Mortgage rates had another great day, with most lenders maintaining or improving upon yesterday's 4-month lows.  Given that we'd have to go back to May 8th, 2015 to see better rates, we're very close to '5-month lows.'  In terms of top tier conventional 30yr fixed rate quotes, 3.875% remains most prevalent.  A growing number of lenders are quoting 3.75% and only a few remain up at 4.0%.  Not all borrowers will see a change in their quoted rate over the past few days, but in those cases, the closing costs would be lower or the lender credit would be higher.
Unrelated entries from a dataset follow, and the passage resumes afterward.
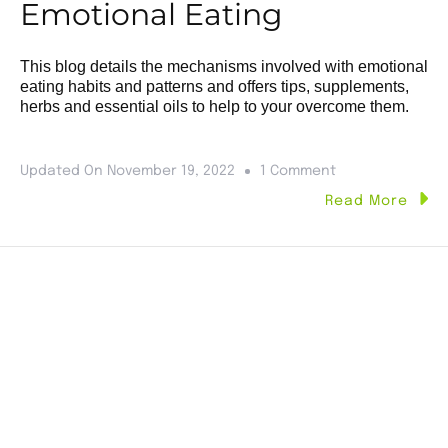
Emotional Eating
This blog details the mechanisms involved with emotional
eating habits and patterns and offers tips, supplements,
herbs and essential oils to help to your overcome them.
Updated On
November 19, 2022
1 Comment
Read More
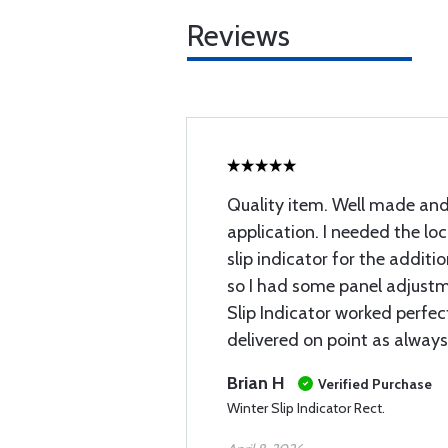
Reviews
Quality item. Well made and
application. I needed the loc
slip indicator for the additi
so I had some panel adjust
Slip Indicator worked perfect
delivered on point as always
Brian H
Verified Purchase
Winter Slip Indicator Rect.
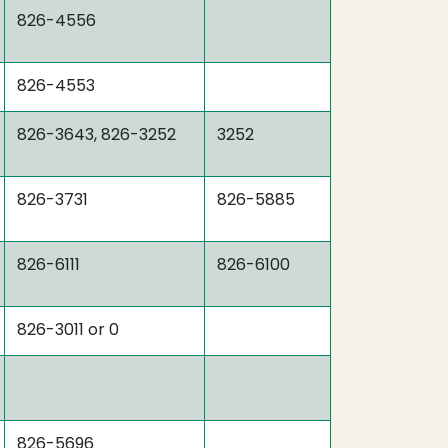
826-4556
826-4553
826-3643, 826-3252
3252
826-3731
826-5885
826-6111
826-6100
826-3011 or 0
826-5696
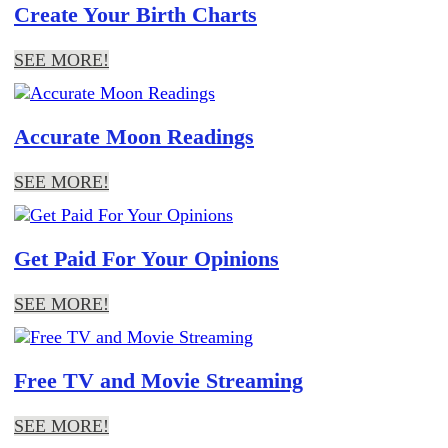
Create Your Birth Charts
SEE MORE!
Accurate Moon Readings
SEE MORE!
Get Paid For Your Opinions
SEE MORE!
Free TV and Movie Streaming
SEE MORE!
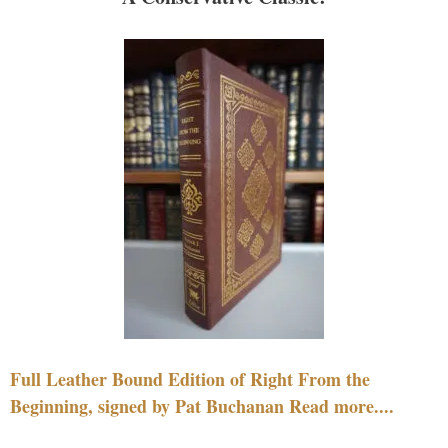
Full Leather Bound Edition of Right From the
Beginning, signed by Pat Buchanan Read more....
Although there was a reasonable chance that we'd see increased volatility in the markets that underlie mortgage rates today, trading remained calm and positive.  Stock prices and bond yields continued to diverge.  This could have something to do with the way investors approached the end of the month and quarter.  In other words, the volatility that was a risk today, could instead simply be waiting for the new month/quarter tomorrow.  In any event, Friday's big jobs report always has the potential to send rates quickly in either direction.  While that does mean there could be further improvement for those willing to roll the dice on the economic data, it's hard to argue against taking that risk off the table with rates near 5-month lows.


Loan Originator Perspective

"Once again, month end bond buying has been good for mortgage rates.  We are a pretty much at the best levels since May!  Lock the lows, float the highs.  I favor locking everything up today closing within 30 days.   Non farm payrolls hits on Friday, so I am expecting some weakness tomorrow ahead of that report. " -Victor Burek, Churchill Mortgage

"Bond markets continued to hang tough today, posting small gains, and loan pricing improved slightly.  It is refreshing to not see a 4 day pre-NFP selloff, as we sometimes do.  Tomorrow will be the litmus test for this market, as month end buying will no longer be a factor.  With pricing as strong as it is, I have to consider locking floating loans, particularly if they are within 30 days of closing.  While we're at the bottom of our recent range today, we haven't definitively broken it, and until we do, floating seems like a high risk/low reward proposition." -Ted Rood, Senior Originator


Today's Best-Execution Rates

  • 30YR FIXED - 3.875
  • FHA/VA - 3.5 - 3.75%
  • 15 YEAR FIXED - 3.125 - 3.25%
  • 5 YEAR ARMS -  2.75 - 3.25% depending on the lender


Ongoing Lock/Float Considerations

  • 2015 began with a strong move to the lowest rates seen since May 2013.  The catalyst was Europe and the introduction of European quantitative easing.  Investors bet heavily the move lower in European rates and domestic rates benefited as well.  But with those bets finally drying up in April and with the Fed seemingly intent on hiking rates in the US, May and June saw a sharp move back toward higher rates.  The implicit fear is that global interest rates set a long term low in April, and have now begun a major move higher.

  • July said "not so fast" to that potential "big bounce."  Some of the data began to suggest the Fed is still a bit too early in talking about raising rates in 2015--particularly, a lack of wage growth or any promising signs of inflation.  But Fed proponents maintain that low inflation is a byproduct of temporary trends in the value of the dollar and the price of oil, and that once these factors  level-off, inflation will ultimately return.  That side of the argument suggests that inflation could increase too quickly if the Fed hasn't already begun normalizing interest rates.
  • With all of the above in mind, locking made far more sense for the entirety of May and June, and we were not shy about saying so.  The second half of July saw that conversation shift toward one where multiple outcomes could once again be entertained.  In other words, we went from "duck and cover!" to "let's see where this is going..."   Even the Fed took a similar stance when it held off raising rates when it had an excellent opportunity to do so in September's meeting.

  • As always, please keep in mind that the rates discussed generally refer to what we've termed 'best-execution' (that is, the most frequently quoted, conforming, conventional 30yr fixed rate for top tier borrowers, based not only on the outright price, but also 'bang-for-the-buck.'  Generally speaking, our best-execution rate tends to connote no origination or discount points--though this can vary--and tends to predict Freddie Mac's weekly survey with high accuracy.  It's safe to assume that our best-ex rate is the more timely and accurate of the two due to Freddie's once-a-week polling method).